Este enfoque contemporáneo cuestiona la antigua creencia que asociaba el apego a elementos del pasado con una falta de crecimiento personal. Por el contrario, se reconoce que estos recuerdos funcionan como puntos de apoyo que permiten sostener una narrativa coherente sobre quiénes somos.
QUÉ SIGNIFICA QUE LOS ADULTOS GUARDEN LOS JUGUETES DE LA INFANCIA SEGÚN LA PSICOLOGÍA
Sostener un lazo tangible con el pasado mediante objetos cargados de afecto puede convertirse en un recurso valioso para la salud emocional, especialmente en contextos de incertidumbre. Estos elementos funcionan como puntos de apoyo frente al estrés, brindando una sensación de resguardo que facilita atravesar momentos difíciles con mayor estabilidad.
Diversas investigaciones cuestionan la creencia de que conservar recuerdos de la infancia implique falta de madurez. Por el contrario, estudios realizados en jóvenes de entre 18 y 22 años muestran que mantener ese vínculo actúa como una herramienta eficaz de regulación emocional.

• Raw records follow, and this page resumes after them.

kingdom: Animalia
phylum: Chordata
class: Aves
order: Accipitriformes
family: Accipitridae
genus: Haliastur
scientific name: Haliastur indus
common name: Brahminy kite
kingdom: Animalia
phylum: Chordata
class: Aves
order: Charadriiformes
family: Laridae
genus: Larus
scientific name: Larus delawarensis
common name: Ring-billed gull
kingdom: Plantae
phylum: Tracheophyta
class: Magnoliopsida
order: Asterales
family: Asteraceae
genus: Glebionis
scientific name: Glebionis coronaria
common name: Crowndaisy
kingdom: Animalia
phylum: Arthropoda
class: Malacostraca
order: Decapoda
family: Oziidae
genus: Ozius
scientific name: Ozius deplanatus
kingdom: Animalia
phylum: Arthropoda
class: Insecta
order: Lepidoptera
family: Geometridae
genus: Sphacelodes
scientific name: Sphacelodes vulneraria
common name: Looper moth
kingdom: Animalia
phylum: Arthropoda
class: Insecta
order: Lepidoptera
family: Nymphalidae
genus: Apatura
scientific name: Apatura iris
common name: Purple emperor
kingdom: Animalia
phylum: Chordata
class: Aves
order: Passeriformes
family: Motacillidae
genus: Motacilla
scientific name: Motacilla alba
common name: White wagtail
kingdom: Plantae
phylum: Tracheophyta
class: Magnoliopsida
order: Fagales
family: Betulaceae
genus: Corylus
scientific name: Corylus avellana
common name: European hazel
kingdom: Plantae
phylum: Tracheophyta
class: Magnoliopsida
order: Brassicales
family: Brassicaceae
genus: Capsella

Lejos de indicar estancamiento, estos objetos ayudan a gestionar mejor las tensiones del día a día.
Si bien las respuestas emocionales declaradas pueden ser similares entre distintas personas, los datos fisiológicos revelan una diferencia importante: el contacto con estos objetos durante situaciones de estrés favorece una recuperación más rápida y promueve la relajación. Así, elementos como un peluche o una manta adquieren un nuevo significado, validándose como mecanismos concretos de autorregulación.
Desde la psicología del desarrollo, se los define como “objetos transicionales”, ya que en la infancia cumplen un rol clave al ayudar a tolerar la ausencia de figuras de apego y a procesar emociones intensas. En la adultez, conservarlos permite reactivar sensaciones asociadas a la protección y la seguridad, funcionando como un refugio inmediato a nivel psíquico.
Más allá del alivio emocional, estos símbolos refuerzan la continuidad de la identidad personal. Integrar experiencias del pasado con el presente contribuye a construir una narrativa interna más coherente, lo que resulta fundamental para atravesar cambios y desafíos sin perder el equilibrio. En este sentido, lejos de ser un signo de inmadurez, este hábito refleja una estructura emocional sólida que utiliza su propia historia como base de estabilidad.